A Alors que les cabinets d'urbanistes ont enfin été désignés dans le cadre de l'extension au nord d'Euroméditerranée, l'actualité du jour, liée au port, offre une mise au point contrastante. Des épiphénomènes contradictoires difficiles à interpréter mis bout à bout mais qui tendent à montrer une incertitude qui pèse sur le territoire portuaire marseillais. Certes les éléments listés ci-dessous ne sont pas d'importances similaires et même parfois anecdotiques mais révèlent certains traits caractéristiques d'une métropole qui se cherche :

- CMA CGM, le 3ème groupe mondial de transport maritime en conteneur, qui a récemment reçu l'autorisation d'exploiter le terminal de conteneurs du port de Tianjin en Chine, a lancé un projet de construction et d’exploitation d’un terminal à conteneurs en eaux profondes dans le port de Xiamen (22ème port mondial pour le trafic de conteneurs). Ce projet qui doit entrer dans une phase d'exploitation d'ici 2 ans a reçu l'aval des autorités chinoises. Cette implantation illusttre la bonne santé du groupe marseillais dirigé par Jacques Saadé.

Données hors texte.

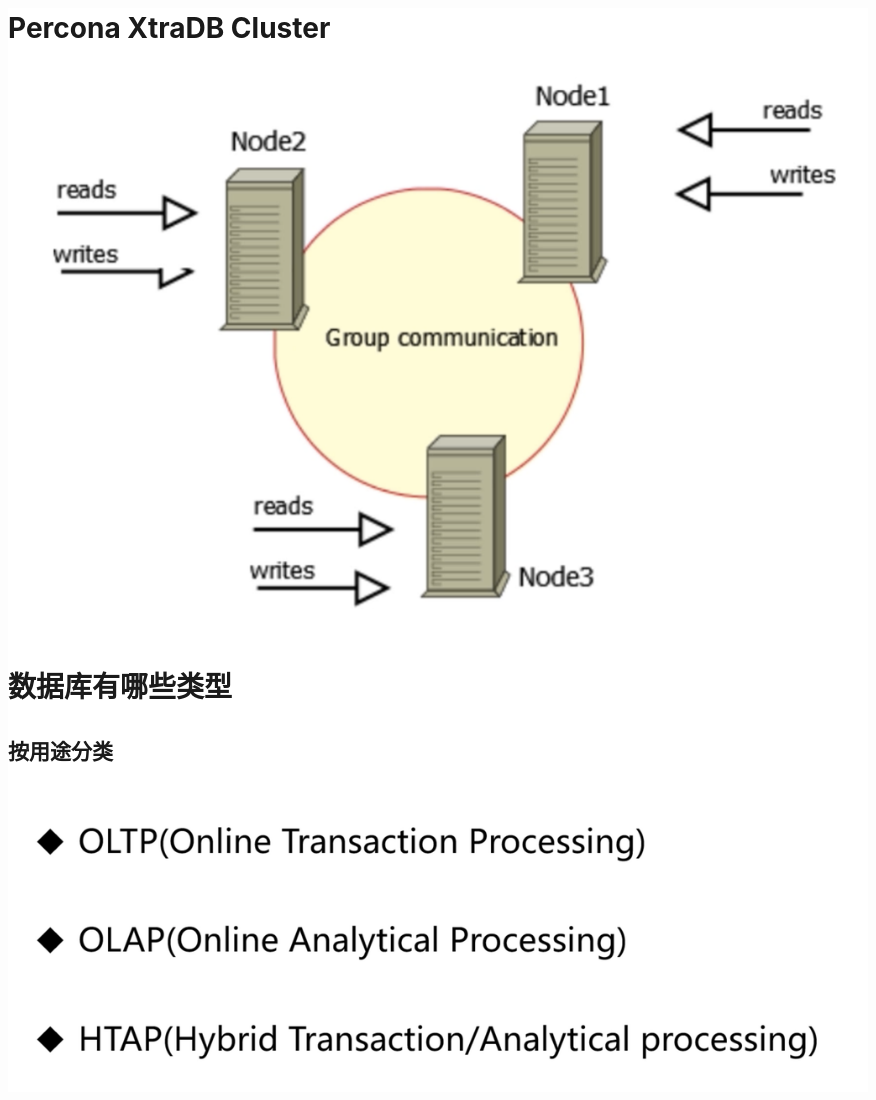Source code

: # Percona XtraDB Cluster

![](image/Pasted%20image%2020220310192222.png)

# 数据库有哪些类型

## 按用途分类

![](image/Pasted%20image%2020220310193146.png)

- Le secrétaire d'Etat aux Transports, Dominique Bussereau, a annoncé ce matin que la France se verra doter d'une Ecole nationale unique de la Marine Marchande (EMM) qui se substituera aux quatres écoles existantes implantées au Havre, Marseille, Nantes et Saint-Malo. L'objectif du Ministre est "d'augmenter le nombre d'officiers de la marine marchande aujourd'hui formés dans l'Hexagone en créant une grande école attractive et reliée à l'Europe, qui réponde aux besoins des armateurs". Ceci n'est cependant pas sans soulever des questions et des inquiétudes : les 4 EMM accueillent au total près de 1 000 élèves officiers mais ne proposent pas toutes des formations identiques. Seules les EMM de Marseille et du Havre dispensent la formation des officiers de 1ère classe de la marine marchande (filière A), les EMM de Saint-Malo et de Nantes assurant la formation des officiers de la filière professionnelle (filière B). Une première annonce de M. Bussereau en avril dernier formulant le voeux de "renationaliser" les écoles de la marine marchande et de réduire à 2 le nombre de sites de formation avait suscité quelques remous ici ou (surtout en Bretagne).

- Une nouvelle encore plus inquiétante concerne la place du port marseillais dans la hiérachie nationale. On apprend en effet que le port de Marseille n'est plus leader sur les trafics Continent-Corse mais est désormais supplanté par Toulon qui totalise 22% du trafic à égalité avec Nice, contre 18% pour le port phocéen. Elle perd la première place qu'elle avait pourtant reconquis en 2007 après deux années de crise. Cette chute s'expliquerait par la perte de compétitivité du principal opérateur, la SNCM, face à Corsica Ferries. Cette nouvelle intervient dans le contexte de la réforme, contestée, de la gouvernance des ports autonomes qui laisserait plus de place au secteur privé et ne risque pas d'apaiser le climat social déjà marqué par une grève de 24h des agents de manutention jeudi dernier tandis que les personnels du terminal pétrolier de Lavera avaient pour leur part décidé d'observer quatre heures d'arrêt de travail en fin de service.